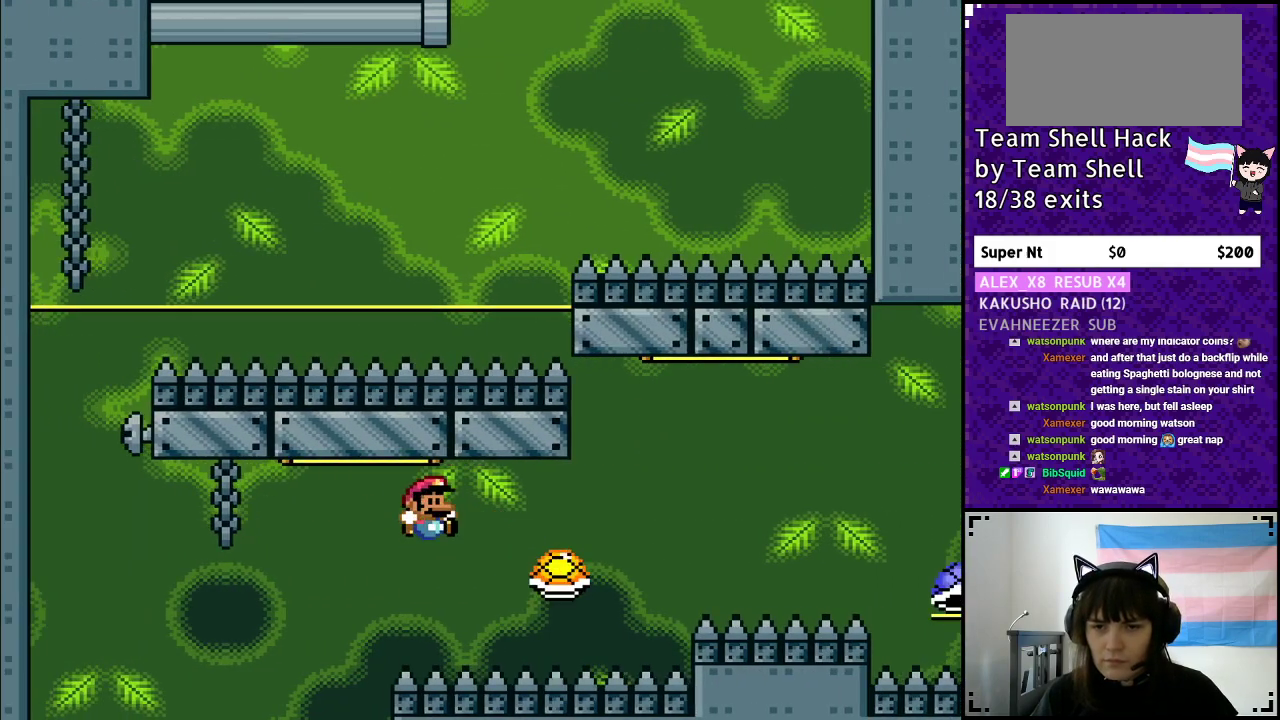
{"buttons": ["B", "Y", "DPAD_RIGHT"], "events": []}
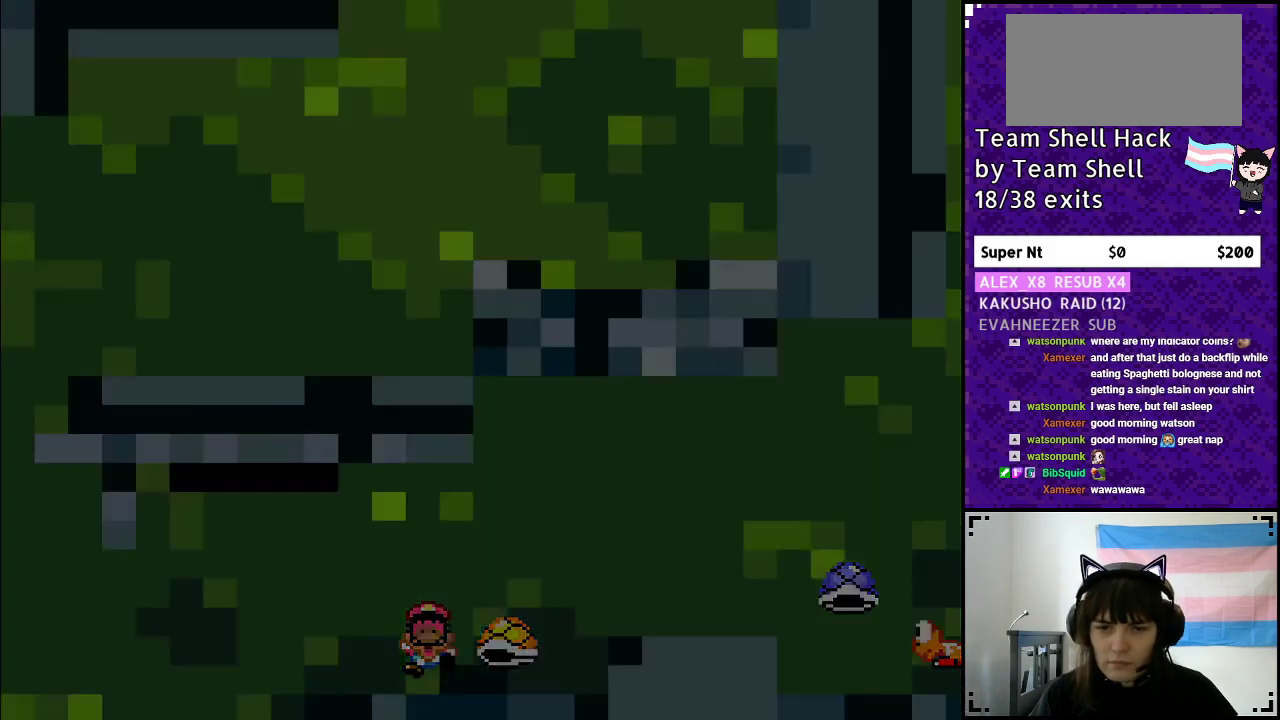
{"buttons": [], "events": [[100, "B", "up"], [100, "DPAD_RIGHT", "up"], [150, "Y", "up"]]}
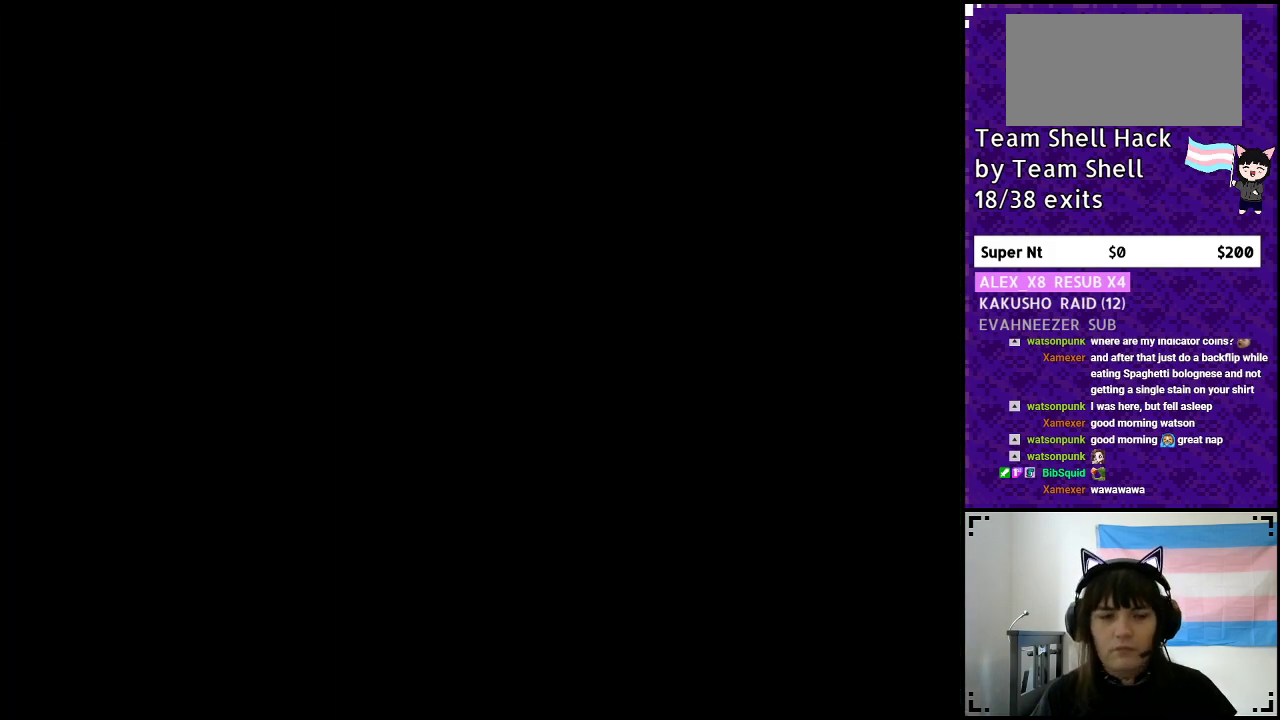
{"buttons": [], "events": []}
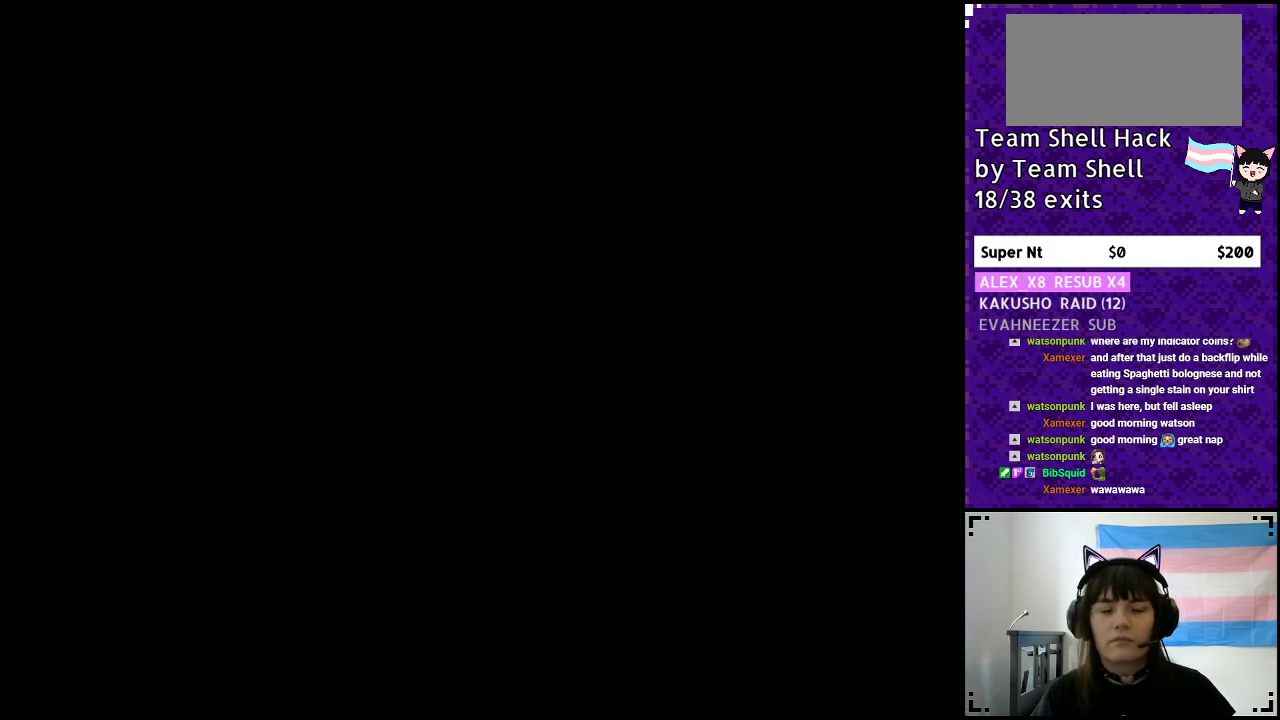
{"buttons": [], "events": []}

> WORK REQUIRED:
Give the data again exactly as written, with no pictures included.

> EXERCISE OUTPUT:
{"buttons": ["B", "Y", "DPAD_RIGHT"], "events": []}
{"buttons": [], "events": [[100, "B", "up"], [100, "DPAD_RIGHT", "up"], [150, "Y", "up"]]}
{"buttons": [], "events": []}
{"buttons": [], "events": []}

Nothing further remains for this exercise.